Si cierta competencia puede resultar sana, mucho más lo es una intensa cooperación
La competitividad como forma de vida nos aleja de la aceptación plena de la condición de ser humano y nos conduce a reducir la vida a una carrera, las relaciones a un enfrentamiento y nuestro potencial a la frustración. La fórmula carrera+enfrentamiento+frustración, que suena tan conocida, acaba en el Prozac o el infarto cuando no en ambos. Competir y cooperar son dos opciones para relacionarnos con nosotros mismos y con el afuera. Son dos alternativas que dan sentido a la vida y que conducen a resultados diferentes. Puedo elegir la que mi mente considere más elevada, la que crea que me llevará a un puerto más deseable. El reto es hacerlo, porque sólo puedo sostener a lo largo de mi vida aquello que comprendo y en lo que de verdad creo.
Rebelarnos contra los replicadores egoístas
Estas creencias ya se gestan desde la más tierna infancia y se cristalizan a través de un sistema educativo que se sirve de la competitividad como motor fundamental de acción y al mismo tiempo se pone a su servicio. Así aprendemos y aprenden los niños a mirar al otro como rival, a envidiar, a separar la mente de los sentimientos, de las intuiciones y percepciones, a no sentirnos, a renunciar a nuestra humanidad. No tenemos porqué abandonarnos a ellas. Como bien dice el más renombrado de los neodarwinistas, Richard Dawkins, “podemos rebelarnos contra la tiranía de los replicadores egoístas”, y con bellas palabras anima a los hombres en El capellán del diablo a ejercer su libertad y su humanidad para comprender el “proceso despiadadamente cruel que nos ha dado existencia” pues tenemos el don de la previsión (totalmente ajeno al ensayo y error a corto plazo de la selección natural), el de rebelarnos contra sus designios y el de “incorporar el cosmos mismo”.
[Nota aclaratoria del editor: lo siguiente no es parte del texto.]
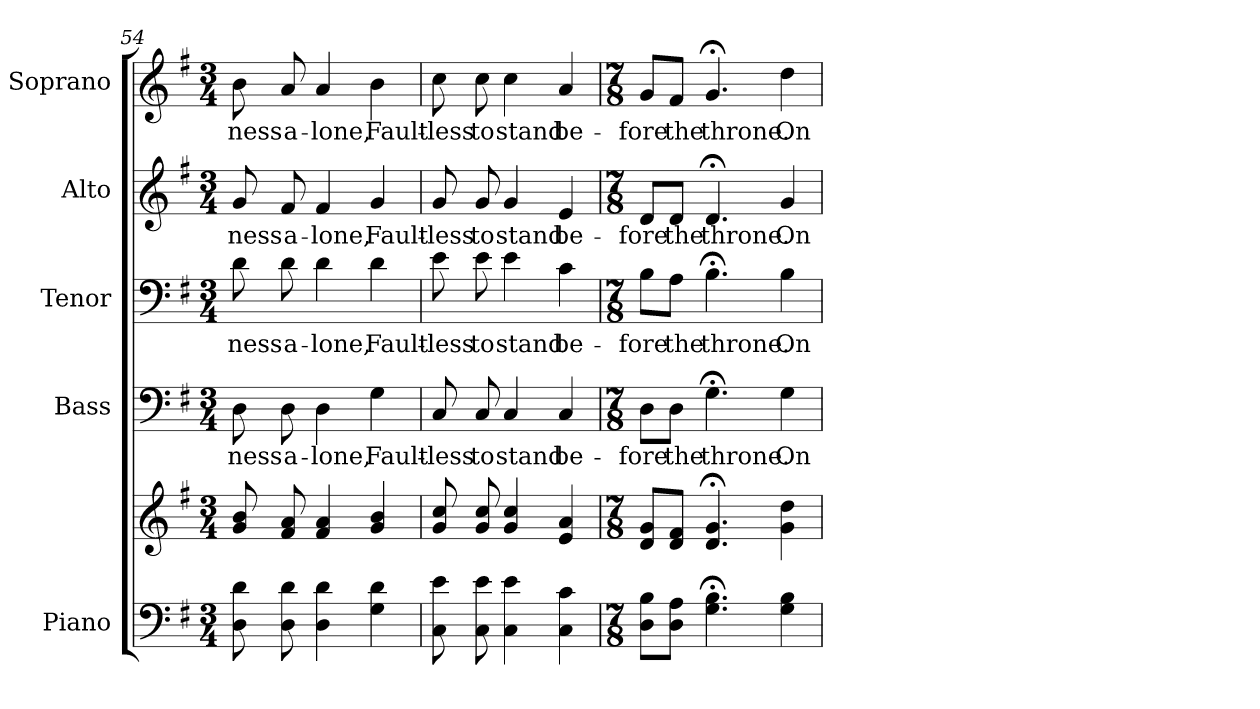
**kern	**kern	**kern	**text	**kern	**text	**kern	**text	**kern	**text
*part5	*part5	*part4	*part4	*part3	*part3	*part2	*part2	*part1	*part1
*staff6	*staff5	*staff4	*staff4	*staff3	*staff3	*staff2	*staff2	*staff1	*staff1
*I"Piano	*	*I"Bass	*	*I"Tenor	*	*I"Alto	*	*I"Soprano	*
*I'Pno.	*	*I'B.	*	*I'T.	*	*I'A.	*	*I'S.	*
!!LO:PB:g=z
*clefF4	*clefG2	*clefF4	*	*clefF4	*	*clefG2	*	*clefG2	*
*k[f#]	*k[f#]	*k[f#]	*	*k[f#]	*	*k[f#]	*	*k[f#]	*
*G:	*G:	*G:	*	*G:	*	*G:	*	*G:	*
*M3/4	*M3/4	*M3/4	*	*M3/4	*	*M3/4	*	*M3/4	*
=54	=54	=54	=54	=54	=54	=54	=54	=54	=54
!	!	!	!LO:LY:b:color=#000000	!	!	!	!	!	!
!	!	!	!	!	!LO:LY:b:color=#000000	!	!	!	!
!	!	!	!	!	!	!	!LO:LY:b:color=#000000	!	!
!	!	!	!	!	!	!	!	!	!LO:LY:b:color=#000000
8Di\ 8di	8gi/ 8bi	8Di\	-ness	8di\	-ness	8gi/	-ness	8bi\	-ness
!	!	!	!LO:LY:b:color=#000000	!	!	!	!	!	!
!	!	!	!	!	!LO:LY:b:color=#000000	!	!	!	!
!	!	!	!	!	!	!	!LO:LY:b:color=#000000	!	!
!	!	!	!	!	!	!	!	!	!LO:LY:b:color=#000000
8Di\ 8di	8f#i/ 8ai	8Di\	a-	8di\	a-	8f#i/	a-	8ai/	a-
!	!	!	!LO:LY:b:color=#000000	!	!	!	!	!	!
!	!	!	!	!	!LO:LY:b:color=#000000	!	!	!	!
!	!	!	!	!	!	!	!LO:LY:b:color=#000000	!	!
!	!	!	!	!	!	!	!	!	!LO:LY:b:color=#000000
4Di\ 4di	4f#i/ 4ai	4Di\	-lone,	4di\	-lone,	4f#i/	-lone,	4ai/	-lone,
!	!	!	!LO:LY:b:color=#000000	!	!	!	!	!	!
!	!	!	!	!	!LO:LY:b:color=#000000	!	!	!	!
!	!	!	!	!	!	!	!LO:LY:b:color=#000000	!	!
!	!	!	!	!	!	!	!	!	!LO:LY:b:color=#000000
4Gi\ 4di	4gi/ 4bi	4Gi\	Fault-	4di\	Fault-	4gi/	Fault-	4bi\	Fault-
=55	=55	=55	=55	=55	=55	=55	=55	=55	=55
!	!	!	!LO:LY:b:color=#000000	!	!	!	!	!	!
!	!	!	!	!	!LO:LY:b:color=#000000	!	!	!	!
!	!	!	!	!	!	!	!LO:LY:b:color=#000000	!	!
!	!	!	!	!	!	!	!	!	!LO:LY:b:color=#000000
8Ci\ 8ei	8gi/ 8cci	8Ci/	-less	8ei\	-less	8gi/	-less	8cci\	-less
!	!	!	!LO:LY:b:color=#000000	!	!	!	!	!	!
!	!	!	!	!	!LO:LY:b:color=#000000	!	!	!	!
!	!	!	!	!	!	!	!LO:LY:b:color=#000000	!	!
!	!	!	!	!	!	!	!	!	!LO:LY:b:color=#000000
8Ci\ 8ei	8gi/ 8cci	8Ci/	to	8ei\	to	8gi/	to	8cci\	to
!	!	!	!LO:LY:b:color=#000000	!	!	!	!	!	!
!	!	!	!	!	!LO:LY:b:color=#000000	!	!	!	!
!	!	!	!	!	!	!	!LO:LY:b:color=#000000	!	!
!	!	!	!	!	!	!	!	!	!LO:LY:b:color=#000000
4Ci\ 4ei	4gi/ 4cci	4Ci/	stand	4ei\	stand	4gi/	stand	4cci\	stand
!	!	!	!LO:LY:b:color=#000000	!	!	!	!	!	!
!	!	!	!	!	!LO:LY:b:color=#000000	!	!	!	!
!	!	!	!	!	!	!	!LO:LY:b:color=#000000	!	!
!	!	!	!	!	!	!	!	!	!LO:LY:b:color=#000000
4Ci\ 4ci	4ei/ 4ai	4Ci/	be-	4ci\	be-	4ei/	be-	4ai/	be-
!!LO:PB:g=z
=56	=56	=56	=56	=56	=56	=56	=56	=56	=56
*M7/8	*M7/8	*M7/8	*	*M7/8	*	*M7/8	*	*M7/8	*
!	!	!	!LO:LY:b:color=#000000	!	!	!	!	!	!
!	!	!	!	!	!LO:LY:b:color=#000000	!	!	!	!
!	!	!	!	!	!	!	!LO:LY:b:color=#000000	!	!
!	!	!	!	!	!	!	!	!	!LO:LY:b:color=#000000
8Di\ 8BiL	8di/ 8giL	8Di\L	-fore	8Bi\L	-fore	8di/L	-fore	8gi/L	-fore
!	!	!	!LO:LY:b:color=#000000	!	!	!	!	!	!
!	!	!	!	!	!LO:LY:b:color=#000000	!	!	!	!
!	!	!	!	!	!	!	!LO:LY:b:color=#000000	!	!
!	!	!	!	!	!	!	!	!	!LO:LY:b:color=#000000
8Di\ 8AiJ	8di/ 8f#iJ	8Di\J	the	8Ai\J	the	8di/J	the	8f#i/J	the
!	!	!	!LO:LY:b:color=#000000	!	!	!	!	!	!
!	!	!	!	!	!LO:LY:b:color=#000000	!	!	!	!
!	!	!	!	!	!	!	!LO:LY:b:color=#000000	!	!
!	!	!	!	!	!	!	!	!	!LO:LY:b:color=#000000
4.Gi\; 4.Bi;	4.di/; 4.gi;	4.G;i\	throne.	4.B;i\	throne.	4.d;i/	throne.	4.g;i/	throne.
!	!	!	!LO:LY:b:color=#000000	!	!	!	!	!	!
!	!	!	!	!	!LO:LY:b:color=#000000	!	!	!	!
!	!	!	!	!	!	!	!LO:LY:b:color=#000000	!	!
!	!	!	!	!	!	!	!	!	!LO:LY:b:color=#000000
4Gi\ 4Bi	4gi\ 4ddi	4Gi\	On	4Bi\	On	4gi/	On	4ddi\	On
=	=	=	=	=	=	=	=	=	=
*-	*-	*-	*-	*-	*-	*-	*-	*-	*-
No tenemos que competir hasta caer todos exhaustos, hasta quedarnos solos, hasta agotarnos en una competencia que roza lo autodestructivo. Me refiero tanto a individuos como a sociedades y países. Un ejemplo de actualidad: Las ahora tan de moda agencias de 'rating', clasifican a los países según su riesgo y los ponen a competir en una carrera con un final bastante oscuro. Mientras una cierta competencia puede resultar sana, mucho más lo es una intensa colaboración y cooperación. Para ilustrar el tema vuelvo a citar al premio Nobel Bertrand Rusell quien en La conquista de la felicidad dice: “La competencia, considerada como lo más importante de la vida, es algo demasiado triste, demasiado duro, demasiado cuestión de músculos tensos y voluntad firme para servir como base de la vida durante más de una o dos generaciones, como máximo. Después de ese plazo tiene que provocar fatiga nerviosa, diversos fenómenos de escape, una búsqueda de placeres tan tensa y tan difícil como el trabajo (porque relajarse resulta ya imposible), y al final la desaparición de la estirpe por esterilidad. No es sólo el trabajo lo que ha quedado envenenado por la filosofía de la competencia; igualmente ha quedado envenenado el ocio”.